Supplied material:
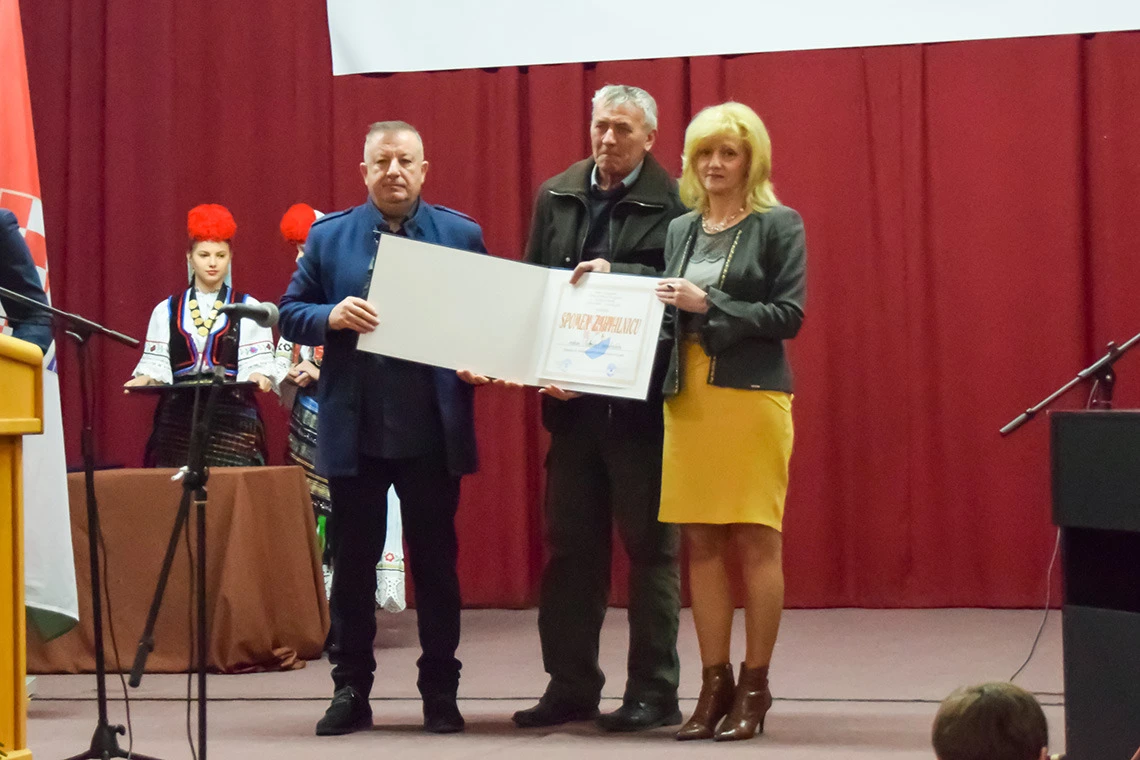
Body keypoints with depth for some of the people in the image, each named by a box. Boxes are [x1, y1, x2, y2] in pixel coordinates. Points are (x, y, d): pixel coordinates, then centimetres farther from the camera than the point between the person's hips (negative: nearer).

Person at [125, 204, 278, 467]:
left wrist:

What is needed: Show each line in the data above that contains the word "Boxes".

Task response:
Body keypoints with depth for some of the people in the image, each named by a box. Boxes are [x1, y1, x2, y2] in pixel coordinates. Points are (x, y, d): pixel coordinates, then centimetres farther from the camera than the point between the person's hips (negative: nearer).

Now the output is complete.